[Your instructions]:
Retype the tail of the data exactly, starting at the line containing "table_cell [782, 939, 892, 1013]" and stopping at the last line.

[Records]:
──────────────────────────────
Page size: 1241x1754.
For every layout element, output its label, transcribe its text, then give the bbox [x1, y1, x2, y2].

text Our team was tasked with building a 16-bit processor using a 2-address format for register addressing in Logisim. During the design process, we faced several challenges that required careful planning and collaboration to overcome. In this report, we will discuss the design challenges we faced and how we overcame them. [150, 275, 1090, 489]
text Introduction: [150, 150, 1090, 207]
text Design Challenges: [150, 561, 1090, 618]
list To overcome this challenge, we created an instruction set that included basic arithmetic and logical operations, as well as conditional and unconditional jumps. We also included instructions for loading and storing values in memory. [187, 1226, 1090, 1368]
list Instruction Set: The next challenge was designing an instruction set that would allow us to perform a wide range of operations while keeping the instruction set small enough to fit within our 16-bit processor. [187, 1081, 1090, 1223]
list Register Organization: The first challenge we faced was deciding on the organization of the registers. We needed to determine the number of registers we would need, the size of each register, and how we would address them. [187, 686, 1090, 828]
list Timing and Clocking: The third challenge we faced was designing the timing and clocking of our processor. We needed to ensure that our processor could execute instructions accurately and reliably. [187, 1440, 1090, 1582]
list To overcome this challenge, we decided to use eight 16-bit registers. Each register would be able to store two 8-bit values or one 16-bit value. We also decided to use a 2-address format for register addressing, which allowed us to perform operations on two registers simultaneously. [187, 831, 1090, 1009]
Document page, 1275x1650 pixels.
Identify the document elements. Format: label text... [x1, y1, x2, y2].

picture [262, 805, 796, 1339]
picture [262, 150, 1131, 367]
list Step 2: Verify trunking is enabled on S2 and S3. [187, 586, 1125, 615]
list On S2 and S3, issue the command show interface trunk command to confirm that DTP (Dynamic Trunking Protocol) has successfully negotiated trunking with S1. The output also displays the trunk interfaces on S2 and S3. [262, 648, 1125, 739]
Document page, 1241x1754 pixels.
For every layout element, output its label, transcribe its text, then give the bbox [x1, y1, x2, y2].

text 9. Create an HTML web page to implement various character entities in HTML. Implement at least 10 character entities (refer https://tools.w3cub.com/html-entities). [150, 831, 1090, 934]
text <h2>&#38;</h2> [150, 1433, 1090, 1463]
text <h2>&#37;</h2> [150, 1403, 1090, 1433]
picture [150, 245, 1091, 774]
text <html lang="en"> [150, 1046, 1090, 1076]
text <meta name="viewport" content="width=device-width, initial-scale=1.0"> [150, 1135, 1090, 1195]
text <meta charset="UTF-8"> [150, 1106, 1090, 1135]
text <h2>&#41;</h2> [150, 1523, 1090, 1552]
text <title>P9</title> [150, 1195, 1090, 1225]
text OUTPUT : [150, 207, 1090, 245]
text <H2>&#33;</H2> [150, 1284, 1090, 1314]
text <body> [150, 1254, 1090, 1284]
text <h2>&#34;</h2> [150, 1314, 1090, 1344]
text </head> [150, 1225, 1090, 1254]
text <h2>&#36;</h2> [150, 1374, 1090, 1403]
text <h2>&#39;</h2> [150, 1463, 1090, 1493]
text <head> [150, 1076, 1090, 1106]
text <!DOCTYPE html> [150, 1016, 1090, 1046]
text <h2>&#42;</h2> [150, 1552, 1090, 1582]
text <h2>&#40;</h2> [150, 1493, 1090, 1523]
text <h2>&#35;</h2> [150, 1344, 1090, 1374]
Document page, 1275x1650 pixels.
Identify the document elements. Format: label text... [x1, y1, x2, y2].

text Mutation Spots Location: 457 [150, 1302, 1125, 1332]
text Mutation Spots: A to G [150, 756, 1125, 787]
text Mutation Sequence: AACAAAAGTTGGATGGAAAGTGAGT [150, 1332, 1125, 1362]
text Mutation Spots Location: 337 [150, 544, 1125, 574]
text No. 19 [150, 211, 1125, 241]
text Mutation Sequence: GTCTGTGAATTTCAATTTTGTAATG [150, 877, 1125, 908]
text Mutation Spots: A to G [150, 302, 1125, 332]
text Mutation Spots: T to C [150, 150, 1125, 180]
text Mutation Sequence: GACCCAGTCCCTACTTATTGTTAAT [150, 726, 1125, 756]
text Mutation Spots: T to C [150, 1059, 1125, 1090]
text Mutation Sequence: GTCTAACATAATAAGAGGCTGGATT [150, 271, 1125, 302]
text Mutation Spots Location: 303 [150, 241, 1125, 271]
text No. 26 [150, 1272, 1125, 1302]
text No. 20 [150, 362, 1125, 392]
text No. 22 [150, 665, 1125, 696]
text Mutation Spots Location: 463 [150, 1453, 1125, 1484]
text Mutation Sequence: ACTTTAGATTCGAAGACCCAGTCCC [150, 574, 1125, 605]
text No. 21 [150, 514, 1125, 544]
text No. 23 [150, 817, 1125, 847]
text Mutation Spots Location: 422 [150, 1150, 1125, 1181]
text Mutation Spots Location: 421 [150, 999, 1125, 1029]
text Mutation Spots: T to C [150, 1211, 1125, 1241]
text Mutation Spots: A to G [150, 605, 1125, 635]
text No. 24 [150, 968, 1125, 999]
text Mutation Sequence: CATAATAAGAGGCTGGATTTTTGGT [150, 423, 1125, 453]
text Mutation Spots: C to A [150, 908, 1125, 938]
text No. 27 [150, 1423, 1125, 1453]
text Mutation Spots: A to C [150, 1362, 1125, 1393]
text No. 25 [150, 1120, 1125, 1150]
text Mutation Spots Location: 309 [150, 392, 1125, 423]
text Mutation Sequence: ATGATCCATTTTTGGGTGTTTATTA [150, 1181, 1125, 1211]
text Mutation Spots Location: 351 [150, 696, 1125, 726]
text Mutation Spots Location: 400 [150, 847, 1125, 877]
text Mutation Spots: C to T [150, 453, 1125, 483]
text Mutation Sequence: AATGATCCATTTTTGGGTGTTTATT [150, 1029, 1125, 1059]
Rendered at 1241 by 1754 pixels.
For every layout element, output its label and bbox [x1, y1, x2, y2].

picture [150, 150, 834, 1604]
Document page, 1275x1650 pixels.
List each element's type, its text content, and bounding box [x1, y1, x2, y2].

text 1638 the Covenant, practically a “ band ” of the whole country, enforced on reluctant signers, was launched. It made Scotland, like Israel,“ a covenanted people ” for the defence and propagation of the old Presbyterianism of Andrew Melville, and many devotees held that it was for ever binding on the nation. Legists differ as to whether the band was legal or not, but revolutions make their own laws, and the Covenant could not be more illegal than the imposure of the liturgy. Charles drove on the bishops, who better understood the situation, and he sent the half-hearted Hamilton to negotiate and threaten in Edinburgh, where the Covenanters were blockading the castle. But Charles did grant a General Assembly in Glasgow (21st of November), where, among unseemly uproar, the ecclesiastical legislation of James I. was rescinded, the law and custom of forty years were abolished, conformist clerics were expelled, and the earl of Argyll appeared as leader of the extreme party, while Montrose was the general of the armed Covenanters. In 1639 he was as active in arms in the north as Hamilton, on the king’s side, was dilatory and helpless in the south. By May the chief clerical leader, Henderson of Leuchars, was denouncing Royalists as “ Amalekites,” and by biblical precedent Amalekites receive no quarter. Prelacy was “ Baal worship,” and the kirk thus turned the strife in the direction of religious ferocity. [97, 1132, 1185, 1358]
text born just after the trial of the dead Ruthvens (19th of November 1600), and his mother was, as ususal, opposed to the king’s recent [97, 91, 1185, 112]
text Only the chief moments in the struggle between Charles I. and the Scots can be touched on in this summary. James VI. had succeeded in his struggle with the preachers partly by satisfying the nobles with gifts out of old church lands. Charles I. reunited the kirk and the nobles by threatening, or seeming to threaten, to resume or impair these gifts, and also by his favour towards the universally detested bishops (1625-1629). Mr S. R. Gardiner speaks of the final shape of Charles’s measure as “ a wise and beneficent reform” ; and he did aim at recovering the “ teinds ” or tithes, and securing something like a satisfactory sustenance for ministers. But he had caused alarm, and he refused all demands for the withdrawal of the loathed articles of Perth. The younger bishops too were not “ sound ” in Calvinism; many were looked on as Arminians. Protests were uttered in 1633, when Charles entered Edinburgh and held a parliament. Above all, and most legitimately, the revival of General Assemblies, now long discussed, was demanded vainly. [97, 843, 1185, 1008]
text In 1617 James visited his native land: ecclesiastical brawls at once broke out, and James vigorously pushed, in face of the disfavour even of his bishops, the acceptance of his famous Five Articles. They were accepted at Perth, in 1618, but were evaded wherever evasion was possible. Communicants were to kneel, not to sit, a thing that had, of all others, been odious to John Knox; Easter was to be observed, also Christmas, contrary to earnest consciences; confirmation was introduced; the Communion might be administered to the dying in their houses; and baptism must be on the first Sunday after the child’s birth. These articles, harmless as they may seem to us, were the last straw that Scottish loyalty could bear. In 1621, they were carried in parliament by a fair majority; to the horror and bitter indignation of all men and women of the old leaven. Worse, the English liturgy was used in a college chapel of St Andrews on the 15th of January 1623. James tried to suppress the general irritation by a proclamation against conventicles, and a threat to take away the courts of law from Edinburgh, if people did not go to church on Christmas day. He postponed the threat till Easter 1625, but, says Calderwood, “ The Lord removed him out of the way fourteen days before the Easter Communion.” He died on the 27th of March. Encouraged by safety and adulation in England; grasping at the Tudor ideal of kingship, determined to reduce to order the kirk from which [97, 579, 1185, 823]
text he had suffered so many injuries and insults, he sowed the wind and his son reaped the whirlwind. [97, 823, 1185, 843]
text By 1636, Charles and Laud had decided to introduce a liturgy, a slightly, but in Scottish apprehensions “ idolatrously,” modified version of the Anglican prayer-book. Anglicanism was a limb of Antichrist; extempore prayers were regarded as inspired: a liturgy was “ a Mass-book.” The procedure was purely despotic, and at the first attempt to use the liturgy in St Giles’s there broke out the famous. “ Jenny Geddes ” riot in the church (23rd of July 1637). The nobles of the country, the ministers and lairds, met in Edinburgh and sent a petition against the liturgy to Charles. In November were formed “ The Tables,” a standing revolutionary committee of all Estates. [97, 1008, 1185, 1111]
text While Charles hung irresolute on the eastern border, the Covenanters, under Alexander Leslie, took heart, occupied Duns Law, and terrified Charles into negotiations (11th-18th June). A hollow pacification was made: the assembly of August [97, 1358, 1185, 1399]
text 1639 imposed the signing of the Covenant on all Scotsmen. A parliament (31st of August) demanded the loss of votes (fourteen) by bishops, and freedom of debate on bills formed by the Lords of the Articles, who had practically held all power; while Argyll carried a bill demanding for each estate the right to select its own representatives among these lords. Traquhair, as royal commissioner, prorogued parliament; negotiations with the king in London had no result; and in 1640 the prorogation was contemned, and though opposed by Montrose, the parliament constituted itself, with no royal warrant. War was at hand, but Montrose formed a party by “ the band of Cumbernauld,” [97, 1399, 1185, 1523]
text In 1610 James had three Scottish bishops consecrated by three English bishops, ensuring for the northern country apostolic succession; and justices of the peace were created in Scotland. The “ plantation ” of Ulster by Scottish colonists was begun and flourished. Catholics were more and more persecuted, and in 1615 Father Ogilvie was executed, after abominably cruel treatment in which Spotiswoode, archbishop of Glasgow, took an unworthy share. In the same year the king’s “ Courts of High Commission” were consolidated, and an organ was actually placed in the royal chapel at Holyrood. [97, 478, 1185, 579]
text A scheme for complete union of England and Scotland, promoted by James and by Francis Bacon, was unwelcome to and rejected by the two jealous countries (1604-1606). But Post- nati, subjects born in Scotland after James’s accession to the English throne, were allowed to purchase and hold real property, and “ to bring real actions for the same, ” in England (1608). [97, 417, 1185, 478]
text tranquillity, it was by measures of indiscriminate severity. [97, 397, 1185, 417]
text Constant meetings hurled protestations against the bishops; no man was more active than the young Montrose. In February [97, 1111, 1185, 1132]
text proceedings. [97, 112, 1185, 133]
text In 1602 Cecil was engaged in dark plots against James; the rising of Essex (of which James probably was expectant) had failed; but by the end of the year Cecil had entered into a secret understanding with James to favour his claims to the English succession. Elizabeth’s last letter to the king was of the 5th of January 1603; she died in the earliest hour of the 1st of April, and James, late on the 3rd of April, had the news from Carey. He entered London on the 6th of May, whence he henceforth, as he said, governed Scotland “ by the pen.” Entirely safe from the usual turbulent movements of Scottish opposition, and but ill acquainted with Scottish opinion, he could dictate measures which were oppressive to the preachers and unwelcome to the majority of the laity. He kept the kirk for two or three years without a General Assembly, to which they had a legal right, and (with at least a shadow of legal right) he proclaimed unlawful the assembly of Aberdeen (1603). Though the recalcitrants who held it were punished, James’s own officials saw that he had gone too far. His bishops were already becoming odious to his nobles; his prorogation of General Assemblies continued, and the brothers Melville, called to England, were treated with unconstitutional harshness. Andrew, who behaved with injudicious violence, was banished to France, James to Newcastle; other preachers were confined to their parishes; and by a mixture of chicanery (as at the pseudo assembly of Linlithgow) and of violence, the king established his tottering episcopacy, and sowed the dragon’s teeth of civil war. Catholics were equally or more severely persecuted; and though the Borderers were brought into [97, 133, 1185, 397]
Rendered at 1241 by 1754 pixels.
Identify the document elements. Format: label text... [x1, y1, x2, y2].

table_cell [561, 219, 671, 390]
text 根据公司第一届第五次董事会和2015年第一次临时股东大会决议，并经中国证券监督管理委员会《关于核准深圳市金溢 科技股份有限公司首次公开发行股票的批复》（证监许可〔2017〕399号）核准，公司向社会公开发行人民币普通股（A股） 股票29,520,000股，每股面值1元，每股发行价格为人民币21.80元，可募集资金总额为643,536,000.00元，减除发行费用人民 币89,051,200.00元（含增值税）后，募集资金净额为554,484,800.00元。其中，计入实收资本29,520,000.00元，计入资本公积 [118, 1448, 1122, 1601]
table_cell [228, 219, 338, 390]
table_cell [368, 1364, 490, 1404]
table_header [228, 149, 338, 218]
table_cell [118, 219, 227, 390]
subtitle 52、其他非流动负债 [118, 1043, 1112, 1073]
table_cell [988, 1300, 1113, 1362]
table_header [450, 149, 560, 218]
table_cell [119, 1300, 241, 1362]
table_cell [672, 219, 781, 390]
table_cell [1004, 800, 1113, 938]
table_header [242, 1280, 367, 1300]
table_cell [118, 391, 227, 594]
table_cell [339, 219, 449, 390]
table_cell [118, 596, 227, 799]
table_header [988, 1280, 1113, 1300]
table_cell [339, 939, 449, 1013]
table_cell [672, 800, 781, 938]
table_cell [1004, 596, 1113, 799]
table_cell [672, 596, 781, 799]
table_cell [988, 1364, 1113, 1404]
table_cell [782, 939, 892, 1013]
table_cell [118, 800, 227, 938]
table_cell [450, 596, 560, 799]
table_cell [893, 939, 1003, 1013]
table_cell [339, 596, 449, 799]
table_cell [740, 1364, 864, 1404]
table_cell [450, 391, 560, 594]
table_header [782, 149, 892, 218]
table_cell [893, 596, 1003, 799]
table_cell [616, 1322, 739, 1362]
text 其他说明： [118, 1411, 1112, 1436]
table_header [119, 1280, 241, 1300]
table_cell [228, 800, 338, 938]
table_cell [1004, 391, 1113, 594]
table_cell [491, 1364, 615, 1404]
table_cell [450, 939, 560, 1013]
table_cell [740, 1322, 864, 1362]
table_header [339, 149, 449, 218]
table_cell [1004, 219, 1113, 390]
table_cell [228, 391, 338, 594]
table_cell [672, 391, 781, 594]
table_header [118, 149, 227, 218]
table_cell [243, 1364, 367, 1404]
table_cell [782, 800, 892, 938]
──────────────────────────────
[Task result]:
table_cell [782, 939, 892, 1013]
table_cell [118, 800, 227, 938]
table_cell [450, 596, 560, 799]
table_cell [893, 939, 1003, 1013]
table_cell [339, 596, 449, 799]
table_cell [740, 1364, 864, 1404]
table_cell [450, 391, 560, 594]
table_header [782, 149, 892, 218]
table_cell [893, 596, 1003, 799]
table_cell [616, 1322, 739, 1362]
text 其他说明： [118, 1411, 1112, 1436]
table_header [119, 1280, 241, 1300]
table_cell [228, 800, 338, 938]
table_cell [1004, 391, 1113, 594]
table_cell [491, 1364, 615, 1404]
table_cell [450, 939, 560, 1013]
table_cell [740, 1322, 864, 1362]
table_header [339, 149, 449, 218]
table_cell [1004, 219, 1113, 390]
table_cell [228, 391, 338, 594]
table_cell [672, 391, 781, 594]
table_header [118, 149, 227, 218]
table_cell [243, 1364, 367, 1404]
table_cell [782, 800, 892, 938]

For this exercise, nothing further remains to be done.